Hooman Nakysa, Esfahani Seyed-Taher, Mohkam Masoumeh, Derakhshan Ali, Gheissari Alaleh, Vazirian Shams, Mortazavi Fakhrossadat, Ghane-Sherbaff Fatemeh, Falak-Aflaki Behnaz, Otoukesh Hasan, Madani Abbas, Sharifian-Dorcheh Mostafa, Mahdavi Ali, Esmaeile Mohamad, Naseri Mitra, Azhir Afshin, Merikhi Alireza, Mohseni Parvin, Ataei Neamatollah, Fallahzadeh Mohamad-Hossein, Basiratnia Mitra, Hosseini-Al-Hashemi Ghamar
Department of Pediatric Nephrology, Ali Asgar Children's Hospital, Iran University of Medical Sciences, Tehran, Iran.
Arch Iran Med. 2009 Jan;12(1):24-8.
Continuous ambulatory peritoneal dialysis is not a very common modality to treat Iranian children with end-stage renal disease; however, there is sometimes no choice but to offer this therapy to salvage the patient. Obviously, promotion in each program needs re-evaluation to find the pitfalls.

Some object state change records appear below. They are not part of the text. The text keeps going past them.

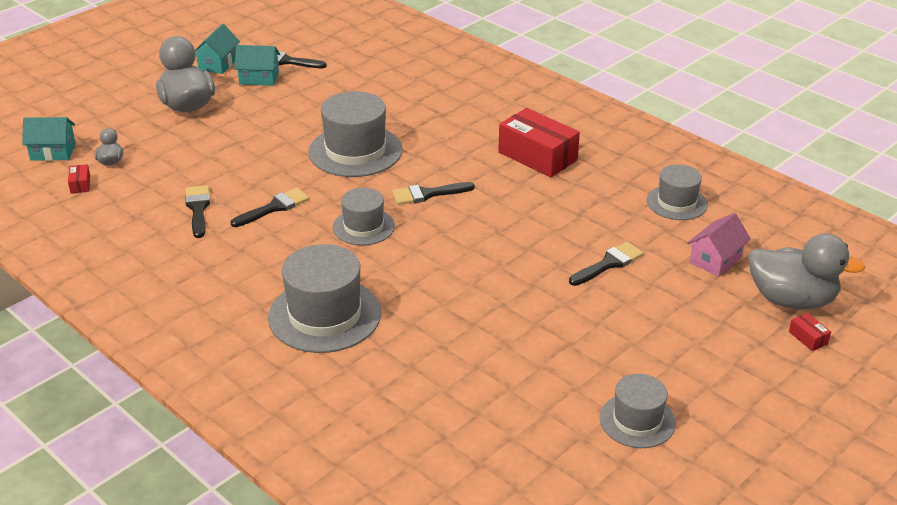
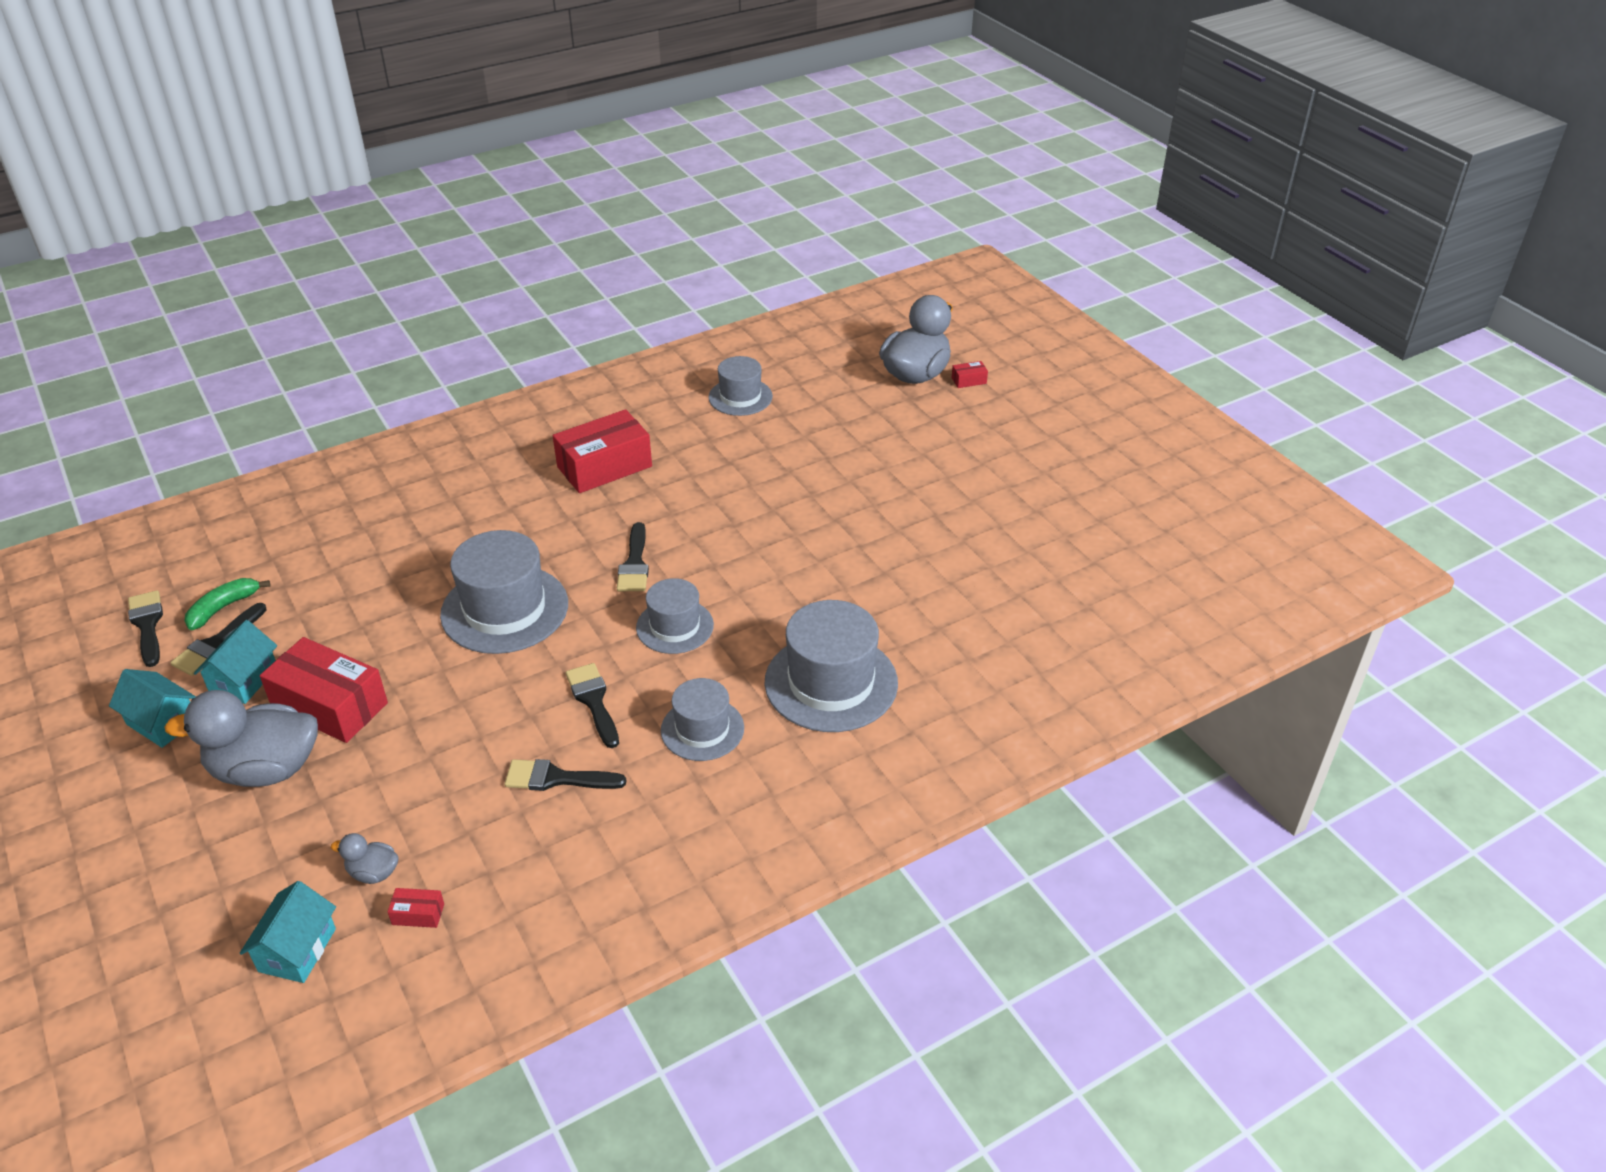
camera: 75 degrees left, 5 degrees up
(244, 111) = (330, 706): none -> red box
(320, 54) = (223, 608): none -> green banana
(609, 264) = (821, 462): black brush -> black brush (147, 625)
(637, 420) = (1050, 499): grey hat -> grey hat (702, 729)
(715, 260) = (842, 399): pink house -> none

Therefore, a nation-wide survey on pediatric continuous ambulatory peritoneal dialysis was conducted to find the cause of death or termination of dialysis.
All children, younger than 14 years old, treated by continuous ambulatory peritoneal dialysis in nine main pediatric nephrology wards in Iran between 1993 and 2006 were included in this historical cohort study. Patient and technique survival rates were determined. Kaplan-Mayer and Cox-regression analysis were used to compare the survival. 2 x 2 table was used to calculate the risk ratio. A P<0.05 was considered significant.
One hundred twenty children with a mean age of 47.6 months were on continuous ambulatory peritoneal dialysis. The most frequent cause of renal failure was hereditary-metabolic-cystic disease. One hundred eighty-two peritoneal dialysis catheters were inserted surgically. The median first catheter exchange was 0.74 year (95%CI: 0.5 - 0.98). The most frequent cause of catheter replacement was catheter outflow failure due to displacement, adhesion, and infection (persistent peritonitis or tunnel infection). The mean patient survival was 1.22 years (95%CI: 0.91 - 1.53). The mortality rate was 55% before 1997, and 60% between 1998 and 2001, which declined to 23% after 2002 (P<0.05). Young age (<24 months) was the only independent factor that predicted mortality (P<0.05). The outcome of children was as follows: recovery of renal function (6.7%), renal transplantation (8.3%), switch to hemodialysis (16.7%), still on continuous ambulatory peritoneal dialysis (23.3%), death (43.3%), and lost to follow-up (1.7%).
The mortality is still high among Iranian children on peritoneal dialysis. Young age is the most important factor influencing on survival and mortality.
持续性非卧床腹膜透析并非治疗伊朗终末期肾病儿童的常见方式;然而,有时为挽救患者别无选择,只能采用这种治疗方法。显然,每个项目都需要重新评估以发现其中的问题。因此,开展了一项关于儿童持续性非卧床腹膜透析的全国性调查,以找出死亡或透析终止的原因。
本历史队列研究纳入了1993年至2006年间在伊朗9个主要儿科肾脏病病房接受持续性非卧床腹膜透析治疗的所有14岁以下儿童。确定患者生存率和技术生存率。采用Kaplan - Mayer法和Cox回归分析比较生存率。使用2×2列联表计算风险比。P<0.05被认为具有统计学意义。
120名平均年龄为47.6个月的儿童接受持续性非卧床腹膜透析。肾衰竭最常见的原因是遗传性 - 代谢性 - 囊性疾病。手术植入了182根腹膜透析导管。首次导管更换的中位数为0.74年(95%置信区间:0.5 - 0.98)。导管更换最常见的原因是由于移位、粘连和感染(持续性腹膜炎或隧道感染)导致的导管引流失败。患者平均生存时间为1.22年(95%置信区间:0.91 - 1.53)。1997年前死亡率为55%,1998年至2001年间为60%,2002年后降至23%(P<0.05)。低龄(<24个月)是预测死亡率的唯一独立因素(P<0.05)。儿童的结局如下:肾功能恢复(6.7%)、肾移植(8.3%)、转为血液透析(16.7%)、仍接受持续性非卧床腹膜透析(23.3%)、死亡(43.3%)和失访(1.7%)。
伊朗接受腹膜透析的儿童死亡率仍然很高。低龄是影响生存和死亡的最重要因素。